Sabahın ilk ışıkları ılık ılık sessiz odayı doldurmaya başladığında iki bedende rahatsızca kıpırdanmıştı. Uyumalarının üzerinden saatler geçmiş olsa bile vücutları hala yorgun, hala bitkindi. Şu an uyanmak ikisi içinde olanaksız bir durumdu.
Bu yüzden uykularını bölecek olan güneş ışıklarını erkenden önlemek için Jungkook ağırca yataktan kalkmış, ayaklarını sürüyerek boydan camın önüne gelmiş, kısık gözleriyle perdeyi çekmişti. Ardından tekrar aynı yavaşlıkta yatağa ilerlemiş, sakince yattıktan sonra omegasına sokularak ince beline kolunu dolamış ve mis kokulu saçlarının kokusunu ciğerlerine doldurmuştu.

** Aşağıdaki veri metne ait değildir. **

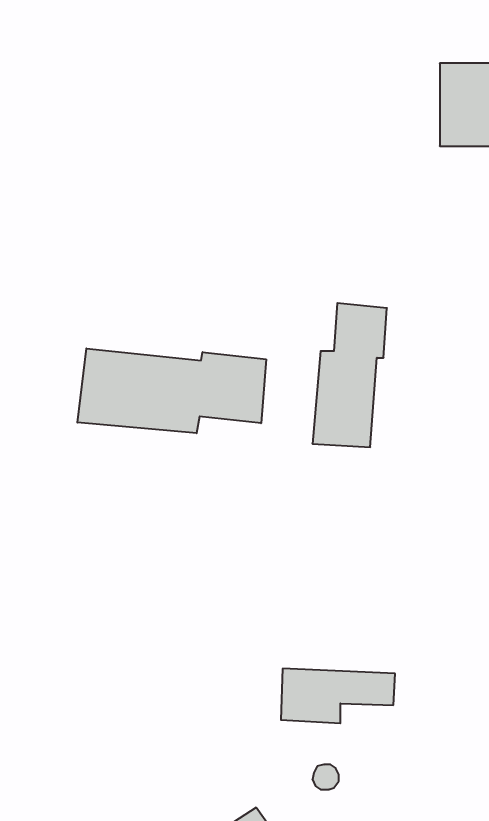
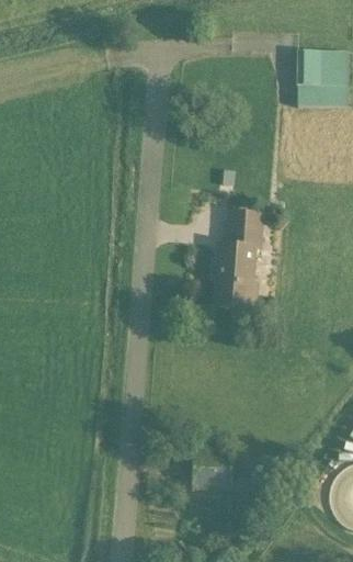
building: [77,348,266,433] -> none

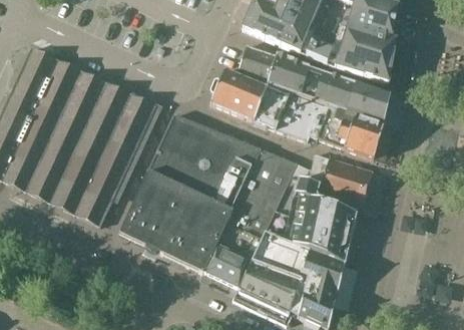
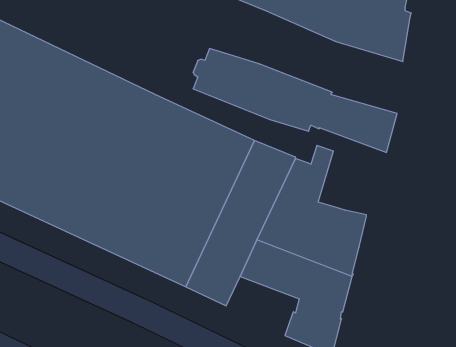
building: [238,47,391,127] -> none
building: [317,158,374,214] -> none
building: [239,266,301,316] -> none

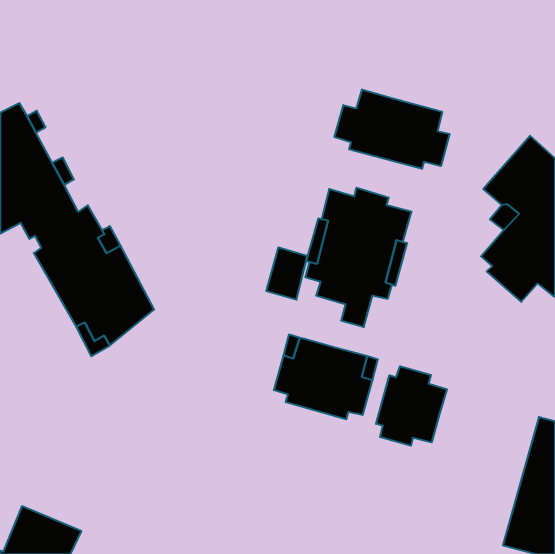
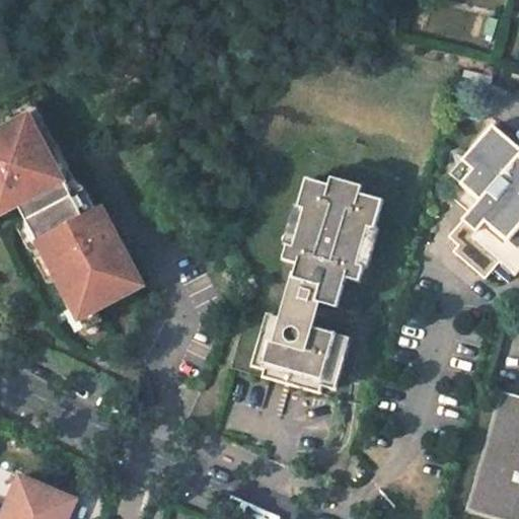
building: [335,89,450,169] -> none
building: [266,247,308,300] -> [284,276,322,324]
building: [376,366,447,446] -> none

Güzel koku ve uyku dolu odada mayışmaya başladığı sırada arkasındaki şifonyerde duran telefon son sesiyle çalmaya başlamış, Jungkook'tan sessiz bir küfür kazanmıştı. Üstelik bu sese Jimin de uyanmıştı.
Jimin duyduğu sese kaşlarını çattığı sırada kendisine gelmeye çalışarak gözlerini ovdu. Başı ağrıyor ve gözleri acıyordu. Hoş, bunların sebebi geçirdikleri gürültülü gece ve zevkten akan gözyaşlarıydı. "Kim arıyor bu saatte?"
Şirketten birisi olduğunu gören Jungkook telefonu kapatarak gözlerini saate çevirmiş kaç olduğuna bakmıştı. "Şirketten."
Kısa keserek tekrar gözlerini kapatmış, kolunu da alnına yaslamıştı. Uyuyamayacağı evren tarafından kendisine bildirildiğinden şu an sadece gözlerini dinlendiriyordu. Yanında oturur pozisyona geçmiş eşi de kendisini göğsüne bıraktığında ince dudaklarına bir tebessüm kondu.
"Bugün gezelim mi biraz?" Jimin'in hala boğuk ve uyku barındıran sesi Jungkook'un kulaklarına adeta bir ninni gibi ulaşıyordu.
Jungkook cevap vermedi ve hareket etmedi ama içinden onayladı, bunun üstüne omega elini yumruk yaparak sert göğse yaslamış, çenesini de üstüne kondurmuştu.
"Gezelim mi dedim?"
Soru onaylama hariç başka hiçbir cevabı kabul etmediğinden ve cevap istediğini kesin bir şekilde belli ettiğinden küçük bir 'hmm'lamayla onaylamıştı.
İstediği cevabı alan genç yerinden doğrulacağı sırada kalçasına giren ağrı sebebiyle bir inleme salarak kendini gerisin geri yatağa bırakmıştı.
Jungkook eşinden gelen acı dolu sesle endişeyle yerinden doğrulup ne olduğunu anlamaya çalışmıştı. Fazla kafa yormasına gerek kalmadan ağrıyan yerinin kalçası olduğunu fark ederek yatağın yanındaki şifonyere uzanmış, kremi çıkarmıştı. Jimin'in belinden tutarak onu seri bir şekilde yüzüstü çevirdiğinde eşi bir şaşkınlık nidası koparmıştı.
Jimin, Jungkook'un ne yapmak istediğini anlamaya çalışırken Jungkook, gözleri önüne serilen yer yer morlukların ve ısırık izlerinin bulunduğu eşsiz et parçalarına bakıyordu. Ağzının sulanmasına vakit vermeden parmağına kremi sıkmış, dolgun kalçayı kremli parmağına dikkat ederek elleriyle iki yana ayırarak tahriş olmuş deliği ortaya çıkarmıştı. Dayanamayıp oraya küçük bir buse kondurmasının ardından da acıtmamaya özen göstererek parmağının ucundaki soğuk kremi deliğe sürmüştü.
Küçük işini hallettikten sonra parmağında kalan krem artıklarını peçeteye silmiş, kremi de eski yerine yollamıştı. Sevgili omegasına da bir öpücük bahşettikten sonra ona bir süre böyle kalmasını ve duşa gireceğini söylerek ağır adımlarla banyoya yönelmişti. Bu sırada Jimin eline telefonunu geçirmiş ve eşinin duştan çıkmasını beklemişti.
Yaklaşık yirmi dakika kadar sonra Jungkook omzunda ve belindeki havlularla çıktığında dikkati telefonda olan omeganın bütün dikkati bir an da kopmuş, yarı çıplak adamın ağız sulandırıcı gövdesine yönelmişti. Kavruk ten üzerinden damla damla özgürlüğüne kavuşan her su damlası Jimin'in ağzını iki kat sulandırıyordu.